**Trecho apresentado:**
* * * * * * *

No segundo mandato, a presença de Mantega na Fazenda foi decisiva para que, na crise de 2008, Lula adotasse uma saída “expansionista” para enfrentar a crise. Uma das medidas para fazer o Brasil resistir à crise foi a redução de alíquotas de imposto para os carros. Isso mostra o papel dinâmico da indústria. Mostra porque é fundamental preservar o imenso patrimônio industrial brasileiro. Lula manteve a aliança com a banca. Mas deu mais ênfase ao mercado interno e à indústria. No governo Lula, ninguém chamava a FIESP de “monumento ao custo Brasil”…

Mas o fato é que “mudar a ênfase” é muito pouco. Do contrário, qualquer dia vamos acordar, olhar para o lado e perguntar: cadê a indústria que tava aqui? A China comeu.

* * * * * * *

**Informações fornecidas:**

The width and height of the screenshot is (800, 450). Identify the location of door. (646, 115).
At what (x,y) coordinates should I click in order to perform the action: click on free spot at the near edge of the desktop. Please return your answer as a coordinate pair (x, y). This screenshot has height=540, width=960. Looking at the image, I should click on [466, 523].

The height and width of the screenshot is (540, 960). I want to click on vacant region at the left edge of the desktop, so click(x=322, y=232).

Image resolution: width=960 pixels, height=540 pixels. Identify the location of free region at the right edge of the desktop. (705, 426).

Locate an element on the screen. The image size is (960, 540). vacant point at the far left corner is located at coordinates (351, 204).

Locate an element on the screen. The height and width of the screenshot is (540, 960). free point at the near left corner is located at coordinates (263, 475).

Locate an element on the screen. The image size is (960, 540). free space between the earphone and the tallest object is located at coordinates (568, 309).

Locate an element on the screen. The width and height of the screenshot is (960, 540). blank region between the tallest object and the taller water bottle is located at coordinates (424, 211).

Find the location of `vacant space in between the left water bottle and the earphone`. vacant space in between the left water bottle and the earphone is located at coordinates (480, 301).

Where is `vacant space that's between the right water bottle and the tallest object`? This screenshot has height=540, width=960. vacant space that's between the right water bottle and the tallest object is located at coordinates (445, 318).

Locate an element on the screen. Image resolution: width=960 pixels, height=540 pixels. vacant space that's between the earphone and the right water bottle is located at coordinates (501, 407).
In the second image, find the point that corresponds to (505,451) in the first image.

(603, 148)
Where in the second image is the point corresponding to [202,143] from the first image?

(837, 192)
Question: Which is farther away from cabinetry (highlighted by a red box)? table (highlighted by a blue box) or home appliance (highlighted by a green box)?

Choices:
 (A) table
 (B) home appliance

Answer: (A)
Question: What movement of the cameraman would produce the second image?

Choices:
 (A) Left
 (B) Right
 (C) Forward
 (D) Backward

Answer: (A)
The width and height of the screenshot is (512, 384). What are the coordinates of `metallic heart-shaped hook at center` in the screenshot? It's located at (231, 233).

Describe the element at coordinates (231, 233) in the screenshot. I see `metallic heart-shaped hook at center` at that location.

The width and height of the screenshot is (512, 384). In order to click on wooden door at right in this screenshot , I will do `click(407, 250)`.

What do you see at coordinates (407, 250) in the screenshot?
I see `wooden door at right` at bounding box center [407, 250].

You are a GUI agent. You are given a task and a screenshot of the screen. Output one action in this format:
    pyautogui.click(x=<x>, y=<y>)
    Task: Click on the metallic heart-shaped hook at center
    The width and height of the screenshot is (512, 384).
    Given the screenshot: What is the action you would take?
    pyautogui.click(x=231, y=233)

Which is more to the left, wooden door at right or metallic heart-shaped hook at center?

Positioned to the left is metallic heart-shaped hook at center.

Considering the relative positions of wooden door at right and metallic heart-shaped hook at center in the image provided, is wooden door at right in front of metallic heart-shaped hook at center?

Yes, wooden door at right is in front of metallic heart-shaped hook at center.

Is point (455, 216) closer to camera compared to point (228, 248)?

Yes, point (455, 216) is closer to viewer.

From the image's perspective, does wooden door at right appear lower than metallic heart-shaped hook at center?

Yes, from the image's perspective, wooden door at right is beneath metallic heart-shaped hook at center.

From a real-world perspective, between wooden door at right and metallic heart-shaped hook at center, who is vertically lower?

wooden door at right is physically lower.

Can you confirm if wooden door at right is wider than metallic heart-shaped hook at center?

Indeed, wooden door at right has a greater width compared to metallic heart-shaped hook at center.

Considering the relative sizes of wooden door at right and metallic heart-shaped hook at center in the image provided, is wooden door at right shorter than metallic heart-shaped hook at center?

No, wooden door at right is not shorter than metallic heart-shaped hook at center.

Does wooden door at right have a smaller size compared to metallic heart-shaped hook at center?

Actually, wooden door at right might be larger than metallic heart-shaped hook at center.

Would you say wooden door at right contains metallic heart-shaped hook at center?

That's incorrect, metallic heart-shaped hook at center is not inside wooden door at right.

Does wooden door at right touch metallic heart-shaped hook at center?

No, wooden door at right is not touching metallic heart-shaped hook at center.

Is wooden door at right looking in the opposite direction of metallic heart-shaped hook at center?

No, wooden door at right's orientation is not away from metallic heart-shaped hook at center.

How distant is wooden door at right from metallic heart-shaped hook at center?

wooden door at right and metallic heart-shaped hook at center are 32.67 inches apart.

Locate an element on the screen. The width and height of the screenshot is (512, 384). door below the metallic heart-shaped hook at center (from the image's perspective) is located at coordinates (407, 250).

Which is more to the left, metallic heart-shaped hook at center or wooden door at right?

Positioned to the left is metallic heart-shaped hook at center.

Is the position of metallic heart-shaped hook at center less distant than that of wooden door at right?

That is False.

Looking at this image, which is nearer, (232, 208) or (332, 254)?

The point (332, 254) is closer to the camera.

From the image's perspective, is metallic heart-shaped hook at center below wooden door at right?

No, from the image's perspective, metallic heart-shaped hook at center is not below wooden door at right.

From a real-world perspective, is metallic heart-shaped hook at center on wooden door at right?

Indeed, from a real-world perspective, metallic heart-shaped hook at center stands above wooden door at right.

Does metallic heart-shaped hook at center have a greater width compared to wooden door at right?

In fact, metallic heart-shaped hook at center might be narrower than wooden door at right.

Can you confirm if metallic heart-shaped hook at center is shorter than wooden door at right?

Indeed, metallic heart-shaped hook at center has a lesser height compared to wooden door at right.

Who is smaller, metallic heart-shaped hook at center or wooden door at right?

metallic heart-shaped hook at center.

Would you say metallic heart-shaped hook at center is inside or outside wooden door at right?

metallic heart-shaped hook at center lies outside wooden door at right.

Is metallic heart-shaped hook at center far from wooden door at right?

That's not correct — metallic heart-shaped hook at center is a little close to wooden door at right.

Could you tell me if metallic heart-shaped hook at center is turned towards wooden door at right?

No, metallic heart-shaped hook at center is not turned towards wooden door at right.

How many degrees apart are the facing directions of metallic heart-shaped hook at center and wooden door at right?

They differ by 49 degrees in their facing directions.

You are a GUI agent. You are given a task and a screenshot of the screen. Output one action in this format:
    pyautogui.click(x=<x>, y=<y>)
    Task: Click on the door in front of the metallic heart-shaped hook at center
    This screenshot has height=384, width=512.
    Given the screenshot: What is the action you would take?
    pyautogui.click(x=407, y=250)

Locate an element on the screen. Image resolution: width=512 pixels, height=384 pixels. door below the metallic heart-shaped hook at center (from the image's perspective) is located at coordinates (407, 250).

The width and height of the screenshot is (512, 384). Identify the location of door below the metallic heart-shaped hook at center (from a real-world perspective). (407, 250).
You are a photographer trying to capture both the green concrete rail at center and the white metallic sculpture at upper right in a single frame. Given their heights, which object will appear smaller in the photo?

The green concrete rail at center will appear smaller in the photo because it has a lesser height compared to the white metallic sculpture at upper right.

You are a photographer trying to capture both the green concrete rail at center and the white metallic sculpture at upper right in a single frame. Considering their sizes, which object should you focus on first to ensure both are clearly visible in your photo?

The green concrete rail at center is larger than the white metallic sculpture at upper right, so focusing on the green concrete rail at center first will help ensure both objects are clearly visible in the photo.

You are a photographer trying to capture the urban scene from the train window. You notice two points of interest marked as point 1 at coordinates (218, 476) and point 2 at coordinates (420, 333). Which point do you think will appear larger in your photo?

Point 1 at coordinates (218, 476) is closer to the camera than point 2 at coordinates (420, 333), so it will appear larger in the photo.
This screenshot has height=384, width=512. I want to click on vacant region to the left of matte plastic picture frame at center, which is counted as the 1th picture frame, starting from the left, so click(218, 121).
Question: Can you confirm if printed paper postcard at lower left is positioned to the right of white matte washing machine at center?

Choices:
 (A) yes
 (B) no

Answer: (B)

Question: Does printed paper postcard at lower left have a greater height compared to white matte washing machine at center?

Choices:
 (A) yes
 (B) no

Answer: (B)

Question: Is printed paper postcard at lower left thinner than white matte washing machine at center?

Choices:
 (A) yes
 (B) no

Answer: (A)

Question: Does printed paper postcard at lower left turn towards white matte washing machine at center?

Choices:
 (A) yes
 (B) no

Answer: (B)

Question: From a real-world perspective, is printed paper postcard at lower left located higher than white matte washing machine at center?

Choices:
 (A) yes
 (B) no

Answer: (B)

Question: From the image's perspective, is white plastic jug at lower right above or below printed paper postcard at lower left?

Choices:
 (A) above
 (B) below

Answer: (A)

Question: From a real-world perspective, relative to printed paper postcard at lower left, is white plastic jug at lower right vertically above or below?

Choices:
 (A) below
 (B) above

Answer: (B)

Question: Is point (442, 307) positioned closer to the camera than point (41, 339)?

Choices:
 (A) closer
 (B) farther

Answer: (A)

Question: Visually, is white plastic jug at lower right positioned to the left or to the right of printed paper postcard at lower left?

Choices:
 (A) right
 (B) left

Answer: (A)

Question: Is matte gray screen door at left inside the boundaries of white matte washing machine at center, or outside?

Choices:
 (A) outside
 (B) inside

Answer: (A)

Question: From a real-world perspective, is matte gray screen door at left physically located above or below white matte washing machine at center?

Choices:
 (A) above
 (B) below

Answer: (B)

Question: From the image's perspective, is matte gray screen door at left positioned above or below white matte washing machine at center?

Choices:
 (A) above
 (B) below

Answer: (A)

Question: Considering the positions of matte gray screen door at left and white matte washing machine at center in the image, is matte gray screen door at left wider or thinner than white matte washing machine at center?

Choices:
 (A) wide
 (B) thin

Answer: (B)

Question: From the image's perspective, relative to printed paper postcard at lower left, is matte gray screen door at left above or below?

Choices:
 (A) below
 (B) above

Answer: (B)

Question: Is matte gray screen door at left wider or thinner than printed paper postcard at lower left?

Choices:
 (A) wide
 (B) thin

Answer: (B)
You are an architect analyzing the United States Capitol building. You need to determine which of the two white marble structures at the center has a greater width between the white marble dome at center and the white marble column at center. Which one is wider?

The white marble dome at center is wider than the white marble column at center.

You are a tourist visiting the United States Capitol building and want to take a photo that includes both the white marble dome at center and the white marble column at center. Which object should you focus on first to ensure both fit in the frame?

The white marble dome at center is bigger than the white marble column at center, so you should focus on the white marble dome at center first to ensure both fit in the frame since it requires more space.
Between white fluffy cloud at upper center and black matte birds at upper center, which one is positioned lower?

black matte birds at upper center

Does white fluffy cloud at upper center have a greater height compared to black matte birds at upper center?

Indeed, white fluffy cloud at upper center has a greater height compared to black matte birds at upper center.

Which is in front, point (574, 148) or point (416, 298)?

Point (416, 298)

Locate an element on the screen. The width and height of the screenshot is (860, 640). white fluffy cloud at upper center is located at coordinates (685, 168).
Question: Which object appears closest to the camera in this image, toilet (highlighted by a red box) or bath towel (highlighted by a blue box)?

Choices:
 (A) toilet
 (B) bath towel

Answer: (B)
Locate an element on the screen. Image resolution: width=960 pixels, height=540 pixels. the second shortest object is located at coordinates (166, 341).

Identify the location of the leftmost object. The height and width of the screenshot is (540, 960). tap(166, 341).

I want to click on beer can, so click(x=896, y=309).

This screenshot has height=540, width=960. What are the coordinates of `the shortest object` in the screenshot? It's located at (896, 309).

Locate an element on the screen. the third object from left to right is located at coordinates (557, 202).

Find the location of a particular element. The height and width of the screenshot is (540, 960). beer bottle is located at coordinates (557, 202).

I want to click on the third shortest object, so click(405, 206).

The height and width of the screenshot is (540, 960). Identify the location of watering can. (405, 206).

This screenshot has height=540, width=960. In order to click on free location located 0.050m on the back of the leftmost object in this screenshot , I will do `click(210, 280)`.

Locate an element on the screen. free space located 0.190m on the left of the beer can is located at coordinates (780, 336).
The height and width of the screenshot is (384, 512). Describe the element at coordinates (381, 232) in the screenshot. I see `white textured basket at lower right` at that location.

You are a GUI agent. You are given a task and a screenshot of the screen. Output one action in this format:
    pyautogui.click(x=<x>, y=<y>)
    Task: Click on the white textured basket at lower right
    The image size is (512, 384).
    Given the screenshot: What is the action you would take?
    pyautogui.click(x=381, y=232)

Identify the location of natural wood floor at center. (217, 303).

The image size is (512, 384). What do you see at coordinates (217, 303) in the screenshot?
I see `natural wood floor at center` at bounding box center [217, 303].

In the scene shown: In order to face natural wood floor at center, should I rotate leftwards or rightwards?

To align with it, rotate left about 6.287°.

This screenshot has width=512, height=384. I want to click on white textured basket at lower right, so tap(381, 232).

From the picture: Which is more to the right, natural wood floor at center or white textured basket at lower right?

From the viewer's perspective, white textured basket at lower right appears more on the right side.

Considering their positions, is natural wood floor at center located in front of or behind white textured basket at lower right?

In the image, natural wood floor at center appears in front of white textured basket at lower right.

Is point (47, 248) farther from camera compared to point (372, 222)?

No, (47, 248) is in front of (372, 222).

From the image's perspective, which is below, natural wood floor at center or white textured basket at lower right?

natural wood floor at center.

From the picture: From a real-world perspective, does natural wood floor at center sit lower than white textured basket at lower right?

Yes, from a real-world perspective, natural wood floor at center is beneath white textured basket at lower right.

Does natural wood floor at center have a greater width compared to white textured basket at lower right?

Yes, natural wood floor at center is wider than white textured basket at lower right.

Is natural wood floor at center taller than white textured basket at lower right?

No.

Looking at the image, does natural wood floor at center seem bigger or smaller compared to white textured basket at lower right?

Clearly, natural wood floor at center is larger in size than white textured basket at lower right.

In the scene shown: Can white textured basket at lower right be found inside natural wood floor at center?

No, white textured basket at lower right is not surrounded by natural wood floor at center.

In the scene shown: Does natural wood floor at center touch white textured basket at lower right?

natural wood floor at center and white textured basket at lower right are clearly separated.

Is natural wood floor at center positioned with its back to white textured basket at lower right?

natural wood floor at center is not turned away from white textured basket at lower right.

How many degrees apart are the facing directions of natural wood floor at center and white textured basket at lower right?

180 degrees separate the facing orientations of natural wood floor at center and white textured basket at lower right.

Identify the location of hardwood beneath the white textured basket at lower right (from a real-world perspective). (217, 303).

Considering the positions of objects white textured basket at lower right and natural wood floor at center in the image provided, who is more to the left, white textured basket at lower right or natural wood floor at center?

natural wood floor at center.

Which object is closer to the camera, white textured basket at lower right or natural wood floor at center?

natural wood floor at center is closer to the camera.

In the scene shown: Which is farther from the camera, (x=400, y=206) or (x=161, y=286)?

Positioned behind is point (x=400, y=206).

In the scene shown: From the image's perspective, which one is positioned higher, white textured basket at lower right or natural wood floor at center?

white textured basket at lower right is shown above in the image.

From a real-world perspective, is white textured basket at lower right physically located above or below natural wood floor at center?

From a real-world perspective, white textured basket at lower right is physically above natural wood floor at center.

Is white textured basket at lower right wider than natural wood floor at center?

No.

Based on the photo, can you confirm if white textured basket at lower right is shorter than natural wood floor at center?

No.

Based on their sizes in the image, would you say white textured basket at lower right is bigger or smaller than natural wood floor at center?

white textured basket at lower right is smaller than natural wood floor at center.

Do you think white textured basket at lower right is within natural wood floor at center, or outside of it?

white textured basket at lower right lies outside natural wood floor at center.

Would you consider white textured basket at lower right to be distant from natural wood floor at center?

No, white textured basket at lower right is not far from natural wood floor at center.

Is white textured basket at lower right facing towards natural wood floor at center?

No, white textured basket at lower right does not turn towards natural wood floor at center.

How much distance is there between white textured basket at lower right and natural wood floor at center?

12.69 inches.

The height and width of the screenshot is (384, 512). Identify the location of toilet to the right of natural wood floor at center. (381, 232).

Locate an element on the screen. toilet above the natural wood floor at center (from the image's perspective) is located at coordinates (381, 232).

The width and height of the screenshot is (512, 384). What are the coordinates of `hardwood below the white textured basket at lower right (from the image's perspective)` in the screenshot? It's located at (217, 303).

* * * * * * *

**Problemas e tarefas:**
1. Reescreva o trecho sobre a indústria brasileira entre "No segundo mandato, a" e "A China comeu.", inclusive, trocando "crise" por "recessão".
2. Informe, copiando-as, todas as linhas dos registros que contêm a palavra "blue". Diferencie maiúsculas de minúsculas.

**Resultados finais:**
1.
No segundo mandato, a presença de Mantega na Fazenda foi decisiva para que, na recessão de 2008, Lula adotasse uma saída “expansionista” para enfrentar a recessão. Uma das medidas para fazer o Brasil resistir à recessão foi a redução de alíquotas de imposto para os carros. Isso mostra o papel dinâmico da indústria. Mostra porque é fundamental preservar o imenso patrimônio industrial brasileiro. Lula manteve a aliança com a banca. Mas deu mais ênfase ao mercado interno e à indústria. No governo Lula, ninguém chamava a FIESP de “monumento ao custo Brasil”…

Mas o fato é que “mudar a ênfase” é muito pouco. Do contrário, qualquer dia vamos acordar, olhar para o lado e perguntar: cadê a indústria que tava aqui? A China comeu.

2.
Question: Which is farther away from cabinetry (highlighted by a red box)? table (highlighted by a blue box) or home appliance (highlighted by a green box)?
Question: Which object appears closest to the camera in this image, toilet (highlighted by a red box) or bath towel (highlighted by a blue box)?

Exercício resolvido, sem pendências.